SOURCE DOCUMENT:

[BBLISA] sender-specific addresses

Theo Van Dinter felicity at kluge.net
Fri May 24 12:40:36 EDT 2013


When I moved my setup to Google Apps hosting several years ago, I had a
similar issue.  In addition, I used to have multiple users and multiple
domains setup via postfix's virtusertable, plus some aliases that work
across all domains, so even if I didn't have >30 aliases to setup per user,
there may be conflicts between domains (ie: foo at domain1 does not have the
same recipient as foo at domain2).  I ended up with a working solution for my
setup, it goes something like this:

   - the all-domain aliases (in my case theo@, tvd@, etc,) get setup as
   aliases.  most people only have a couple of these so it's fine.
   - I created a catch-all "alias" user (
   https://support.google.com/a/bin/answer.py?hl=en&answer=33962&topic=2784760&ctx=topic),
   who receives all of the mail to unknown addresses.  Then in that user
   account, I configure filters to forward mails as appropriate to other
   accounts.
   - For the alias filters, I have a couple of different types:
   - Matches: deliveredto:"@domain", Do this: Skip Inbox, Delete it.  For
      the domains where I don't want this sort of routing, just trash the mail.
      - Matches: deliveredto:"@domain", Do this: Skip Inbox, Forward to
      [user], Delete it.  For the domains where I want everything forwarded.
      - Matches: (deliveredto:"@domain"
      deliveredto:(username1|username2|...)), Do this: Skip Inbox, Apply label
      "forward-[user]", Forward to [user], Never send it to Spam.  Matches:
      (deliveredto:"@domain" deliveredto:(username3|username4|...)), Do this:
      Skip Inbox, Delete it.  Forward some usernames, blackhole
others.  Anything
      else falls into the alias user's inbox.  I can decide whether to
      blackhole+delete, or add to the forward list and then use the gmail/gdata
      API to import the message into the receipient's gmail.
      - Matches: (deliveredto:"@domain"
      -deliveredto:(username1|username2|...)), Do this: Skip Inbox, Apply label
      "forward-[user]", Forward to [user], Never send it to Spam.  Matches:
      (deliveredto:"@domain" deliveredto:(username1|username2|...)), Do this:
      Skip Inbox, Delete it.  Forward most usernames but blackhole some.

It's not perfect -- sometimes the account gets so much mail that gmail
starts temp rejecting via rate limiting.  Spammers probably won't retry,
but legit senders will, so the mail will eventually get through.  I also
hit a bug where the account would receive mail so quickly that gmail
couldn't clear out the Trash, so eventually I hit the max mailbox size.  To
deal with that, I created a second alias account, did an export/import of
the filters (and had some complications w/ the forwarding filters), then
reaimed the catchall there instead until the first account was quiet enough
to empty the Trash.  The bug got fixed, btw, so while I still have the two
alias accounts only the first one is really doing anything.

SOURCE EXCERPT:
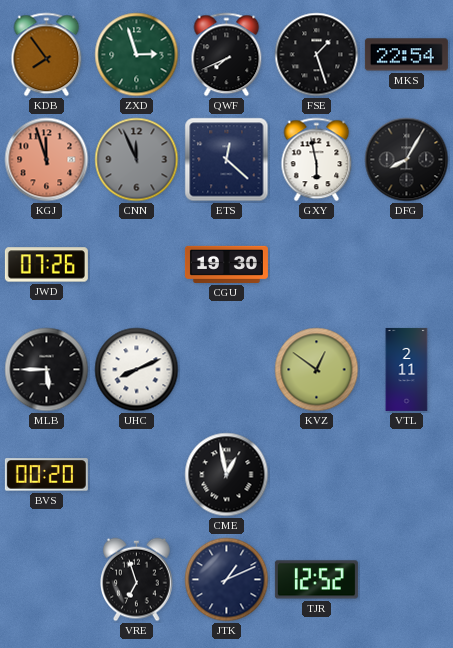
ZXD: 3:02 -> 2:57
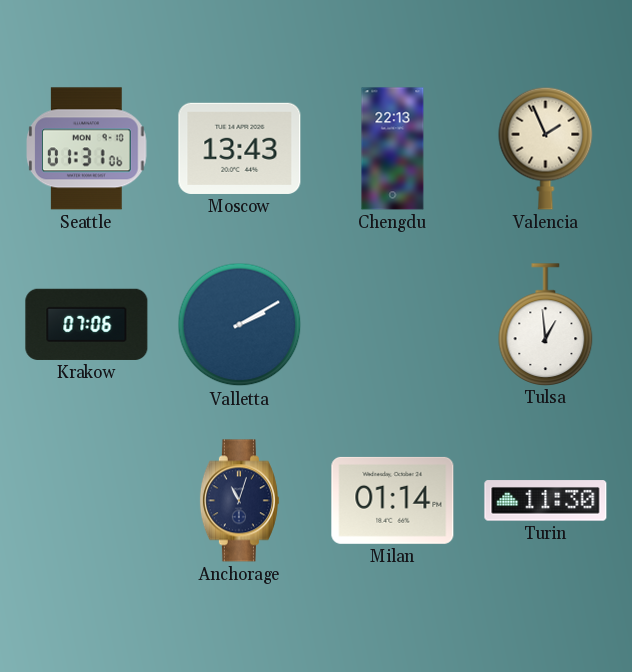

GOAL 1:
Answer these questions from the post about routing mail through a catch-all alias account.
(a) Which mail does the catch-all "alias" user receive?
(b) What does gmail start doing when the account gets too much mail?
(c) What did the writer create to work around hitting the max mailbox size?
GOAL 2:
Continue the post about routing mail through a catch-all alias account from its last sentence.

EXPECTED ANSWER 1:
(a) All of the mail to unknown addresses.
(b) It starts temp rejecting via rate limiting.
(c) A second alias account.

EXPECTED ANSWER 2:
Along side all this, I came to realize that source-addressing doesn't
really do me any good.  Sure, if I start receiving messages I don't want I
would be able to figure out where they got the address from ... but so
what?  If it's spam, the spam filtering is good enough that I probably
won't notice it.  If it's for filtering, I can likely filter on other
headers.  So I don't create these sorts of addresses anymore and I actively
try to unsubscribe/resubscribe w/ the primary address instead.  These days,
the alias inbox mostly just gets leftover ham trap mail from back when I
worked on SpamAssassin, where I do an unsubscribe+delete sweep every so
often.  My goal is that someday I can turn this catch-all stuff off and be
done with it, but to be honest it's been working fine so I stopped paying
attention a while ago.

Hope this helps. :)


On Fri, May 24, 2013 at 9:06 AM, Edward Ned Harvey (bblisa4) <
bblisa4 at nedharvey.com> wrote:

> > From: bblisa-bounces at bblisa.org [mailto:bblisa-bounces at bblisa.org] On
> > Behalf Of Tom Metro
> >
> > Edward Ned Harvey wrote:
> > > I use office365.  The standard user would just login to the admin
> > > interface, and add a new alias to their account.  I scripted mine to
> > > run through powershell instead.  So it's both very user friendly, and
> > > very automatable for geeks who care.  I could be mistaken, but I
> > > think the same thing is possible on google apps; albeit, differently
> > > implemented.
> >
> > Are you "screen scraping"?
>
> Not sure what you mean by that, but if it's anything like this:
>
> http://blogs.msdn.com/b/securitytipstalk/archive/2010/04/07/what-is-screen-scraping.aspx
> then the answer is no.    ;-)
>
>
> > There is no API, that I'm aware of, for creating an alias in Google
> > Apps, unless it is something that's part of their account migration
>
> I've never dug into the google API, but it exists.  I don't know if its
> capabilities cover anything like this.  I am told that basically everything
> you do to admin your domain, can be scripted.
>
> This is the only link that I know:
> https://developers.google.com/google-apps/admin-apis
>
> It might or might not shed any illumination.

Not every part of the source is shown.